The rain drove down. The swamp festered and hummed. And then Turco was on him like some sort of parasite, choking him, forcing his face into the water, twisting his arms back till they went tight in the shoulders. They hauled him over the side like a fish and laid him face-up on the floor of the boat, and now his animation was gone—he looked half-dead lying there, his head thrown back and his sick tan eyes swimming in their sockets. They wouldn’t let her touch him. All she wanted was to cradle him, hold his head in her lap, but they wouldn’t let her. She lost control then, for just a moment, shoving at Turco, cursing him, and he came back at her with a ferocity that stopped her heart. He didn’t touch her, not this time, but the look on his face was a thing she would never forget—only the very thinnest single played-out strand of wire was holding him back. All the long way back to the dock she sat there, staring out on nothing, the rain beating at her, feeling helpless, feeling like an apostate, feeling violated.

That was the low point.

When they got back to the dock, when the crowd overwhelmed the thin line of police and pushed their way through to get a glimpse of Hiro Tanaka, the desperado, the jailbreaker, the foreigner, their plain sunburned faces and steady pale eyes prepared for any extreme of outrage and shock, when a kind of frenzy consumed the press and even the police were hard-pressed to clamp down on their wads of Redman and retain their equanimity, that’s when things began to turn. They were all over her, all over him. The police shouldered their way through, cleared a channel to the ambulance, the white arms and legs and sure hands of the paramedics, rain driving down and down and down. The lights flashed, the siren screamed and Hiro was gone, Ruth clinging dazedly to the picture of him laid out on the stretcher, Turco hanging over him like a vampire. They gave her five minutes, and in a fog she found her way to the ladies’ room at the tourist center and wiped the mash of insects and sweat from her face, tied her hair up in a scarf one of the park girls gave her, and stepped out into the lobby to face them.
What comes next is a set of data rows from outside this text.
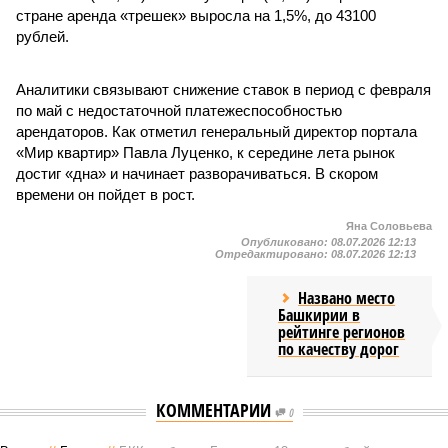
стране аренда «трешек» выросла на 1,5%, до 43100
рублей.
Аналитики связывают снижение ставок в период с февраля
по май с недостаточной платежеспособностью
арендаторов. Как отметил генеральный директор портала
«Мир квартир» Павла Луценко, к середине лета рынок
достиг «дна» и начинает разворачиваться. В скором
времени он пойдет в рост.
Яна Соловьева
Опубликовано:
08.07.2026 12:13
Отредактировано:
08.07.2026 12:13
Названо место
Башкирии в
рейтинге регионов
по качеству дорог
КОММЕНТАРИИ
0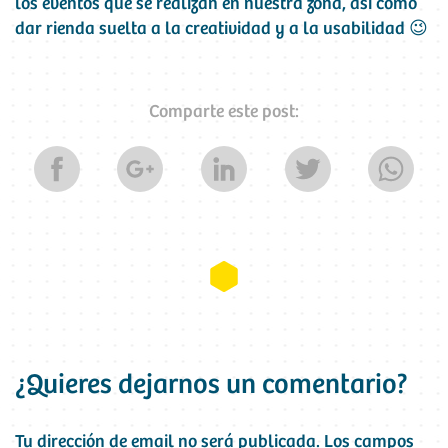
los eventos que se realizan en nuestra zona, así como
dar rienda suelta a la creatividad y a la usabilidad 😉
Comparte este post:
¿Quieres dejarnos un comentario?
Tu dirección de email no será publicada.
Los campos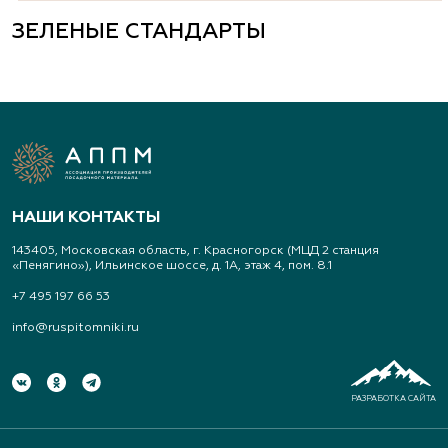
ЗЕЛЕНЫЕ СТАНДАРТЫ
НАШИ КОНТАКТЫ
143405, Московская область, г. Красногорск (МЦД 2 станция
«Пенягино»), Ильинское шоссе, д. 1А, этаж 4, пом. 8.1
+7 495 197 66 53
info@ruspitomniki.ru
РАЗРАБОТКА САЙТА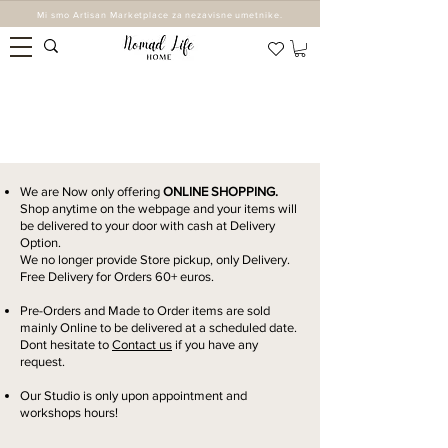
Mi smo Artisan Marketplace za nezavisne umetnike.
POSETITE NAS
Jedva čekamo da te upoznamo!
We are Now only offering
ONLINE SHOPPING.
Shop anytime on the webpage and your items will
be delivered to your door with cash at Delivery
Option.
We no longer provide Store pickup, only Delivery.
Free Delivery for Orders 60+ euros.
Pre-Orders and Made to Order items are sold
mainly Online to be delivered at a scheduled date.
Dont hesitate to
Contact us
if you have any
request.
Our Studio is only upon appointment and
workshops hours!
It was then, only then, that she began to realize just how big a story this was. And how big a part she’d played in it. And what she alone knew that no one else did. Forget Jessica McClure and the woman in the surf, this was the story of the hour and she was at the center of it. They jabbed microphones at her, there were lights and flashbulbs, and she knew that she had a story here, not a short story, not some labored fiction that strove for some obscure artistic truth, but a real true tough hard and painful real-life story—and what’s more, she was the heroine of it. The realization hit her in a single glowing flash-lit moment of epiphany. She smiled for the cameras.

* * *

The following day, Jane had her accident.
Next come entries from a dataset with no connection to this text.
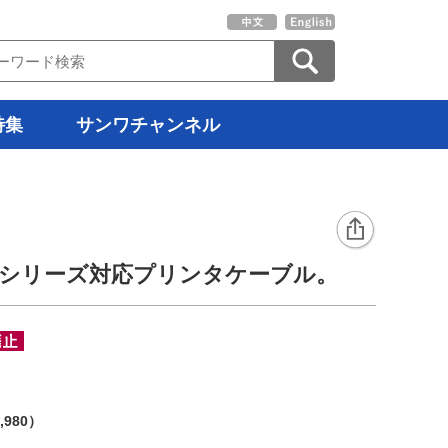
特集
サンワチャンネル
/9801シリーズ対応プリンタケーブル。
）
,980）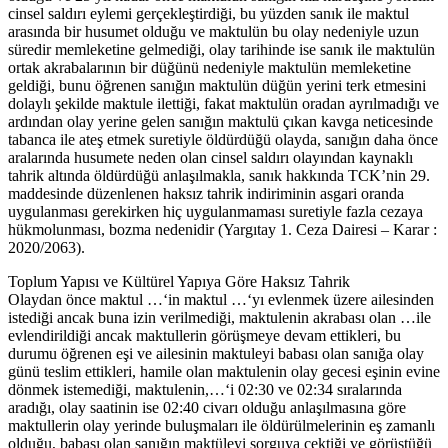
cinsel saldırı eylemi gerçekleştirdiği, bu yüzden sanık ile maktul
arasında bir husumet olduğu ve maktulün bu olay nedeniyle uzun
süredir memleketine gelmediği, olay tarihinde ise sanık ile maktulün
ortak akrabalarının bir düğünü nedeniyle maktulün memleketine
geldiği, bunu öğrenen sanığın maktulün düğün yerini terk etmesini
dolaylı şekilde maktule ilettiği, fakat maktulün oradan ayrılmadığı ve
ardından olay yerine gelen sanığın maktulü çıkan kavga neticesinde
tabanca ile ateş etmek suretiyle öldürdüğü olayda, sanığın daha önce
aralarında husumete neden olan cinsel saldırı olayından kaynaklı
tahrik altında öldürdüğü anlaşılmakla, sanık hakkında TCK’nin 29.
maddesinde düzenlenen haksız tahrik indiriminin asgari oranda
uygulanması gerekirken hiç uygulanmaması suretiyle fazla cezaya
hükmolunması, bozma nedenidir (Yargıtay 1. Ceza Dairesi – Karar :
2020/2063).
Toplum Yapısı ve Kültürel Yapıya Göre Haksız Tahrik
Olaydan önce maktul …‘in maktul …‘yı evlenmek üzere ailesinden
istediği ancak buna izin verilmediği, maktulenin akrabası olan …ile
evlendirildiği ancak maktullerin görüşmeye devam ettikleri, bu
durumu öğrenen eşi ve ailesinin maktuleyi babası olan sanığa olay
günü teslim ettikleri, hamile olan maktulenin olay gecesi eşinin evine
dönmek istemediği, maktulenin,…‘i 02:30 ve 02:34 sıralarında
aradığı, olay saatinin ise 02:40 civarı olduğu anlaşılmasına göre
maktullerin olay yerinde buluşmaları ile öldürülmelerinin eş zamanlı
olduğu, babası olan sanığın maktüleyi sorguya çektiği ve görüştüğü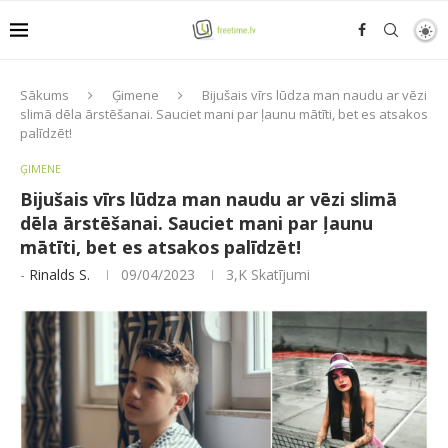
Sākums
Ģimene
Bijušais vīrs lūdza man naudu ar vēzi
slimā dēla ārstēšanai. Sauciet mani par ļaunu mātīti, bet es atsakos
palīdzēt!
ĢIMENE
Bijušais vīrs lūdza man naudu ar vēzi slimā
dēla ārstēšanai. Sauciet mani par ļaunu
mātīti, bet es atsakos palīdzēt!
-
Rinalds S.
09/04/2023
3,K
Skatījumi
Ruth was back at Thanatopsis, back in the good graces of Septima, back in the hive, the INS had their man and Saxby had his fish. She’d treated her inflamed epidermis to alternating hot and cold baths laced with Epsom salts, dabbed at each of her myriad swellings with alcohol and calamine lotion and slept till noon. Eating a very late breakfast on the patio—no one would have expected her to work after the ordeal she’d been through—she’d run into Irving Thalamus, who was nursing a hangover with the aid of a tall Calistoga and gin and the New York Review of Books. She had a long talk with Irving about her idea, about doing an extended magazine piece or even a book about the whole incident, and Irving had put her in touch with his agent, Marker McGill, of the venerable McGill Madden Agency. That was encouraging, but she was still feeling low over the disaster of her reading, though everyone assured her that it had gone off fine, even if it was a bit on the long side, and feeling lower yet over Hiro. She couldn’t get the shock of it out of her head, the way he’d looked with his fevered eyes and wasted limbs, his sunken cheeks and lacerated flesh—and the leeches, leeches all over him like sticking plaster—and the way he’d come to her. That made her feel lower than anything. He loved her. He trusted her. And she’d betrayed him. But then they hadn’t given her a choice. And in the long run it was for his own good—no jail could be worse than that swamp, and there was no question but that he would have died out there.